2.1 Data tables and flat files

Environmental data are frequently presented in tables, which often represent values of an observed quantity. One such example is Figure 2.1, which is a screenshot from a long-term dataset of daily weather observations (going back to 1871!) recorded at a Minneapolis and Saint Paul International Airport in Minnesota.

Screenshot of daily temperature data reported at the Minneapolis/Saint Paul International Airport in Minnesota USA. The table has six columns for Date, Maximum Temperature (degrees Fahrenheit), Minimum Temperature (degrees F), precipitation (inches), Snow (inches), and Snow depth (inches).
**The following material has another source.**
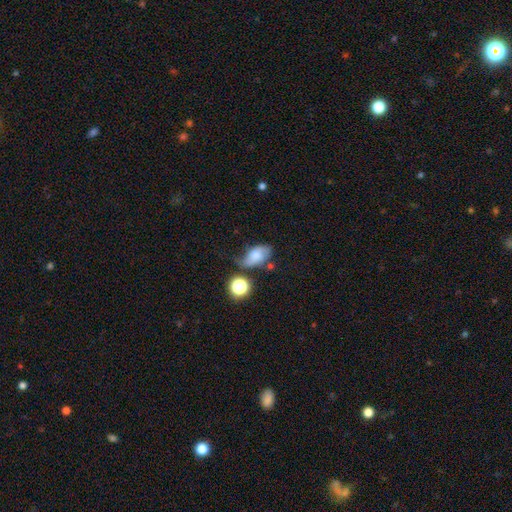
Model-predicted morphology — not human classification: Overall: smooth (63%; featured or disk 25%). How rounded: in between (87%). Merging: none (40%; minor disturbance 33%).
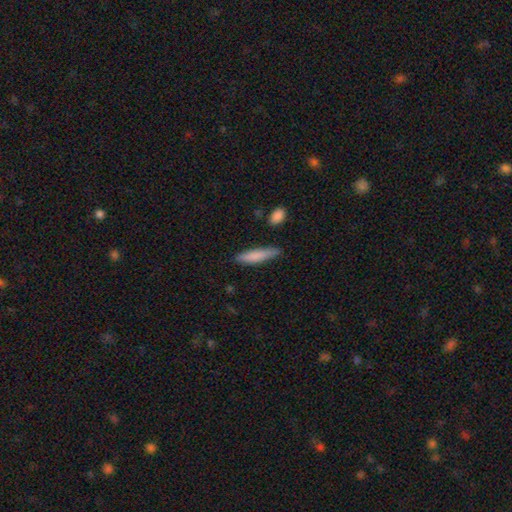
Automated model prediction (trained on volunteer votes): Morphology: type=smooth (80%); roundness=cigar-shaped (83%); merging=none (79%).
The first 4 days of 1938 are shown. — Figure 2.1: Screenshot of reported daily weather data from the Minneapolis/Saint Paul International Airport, Minnesota, USA. Data provided by the Applied Climate Information System (ACIS), a project of the NOAA Regional Climate Centers.

Figure 2.1 is a good starting off point illustrating the different types of data that can be found with environmental science. Once the data are imported into a statistical software program you are ready to use this information for other data transformations or statistical analyses. The first column Date represents a timeseries variable, and the remaining columns (e.g. maximum temperature, minimum temperature, precipitation, snow, and snow depth) generally represent quantitative variables. However the provided key in Figure 2.1 also notes that variables may have coded text values - “M” for missing or “T” for trace amounts in the table preview.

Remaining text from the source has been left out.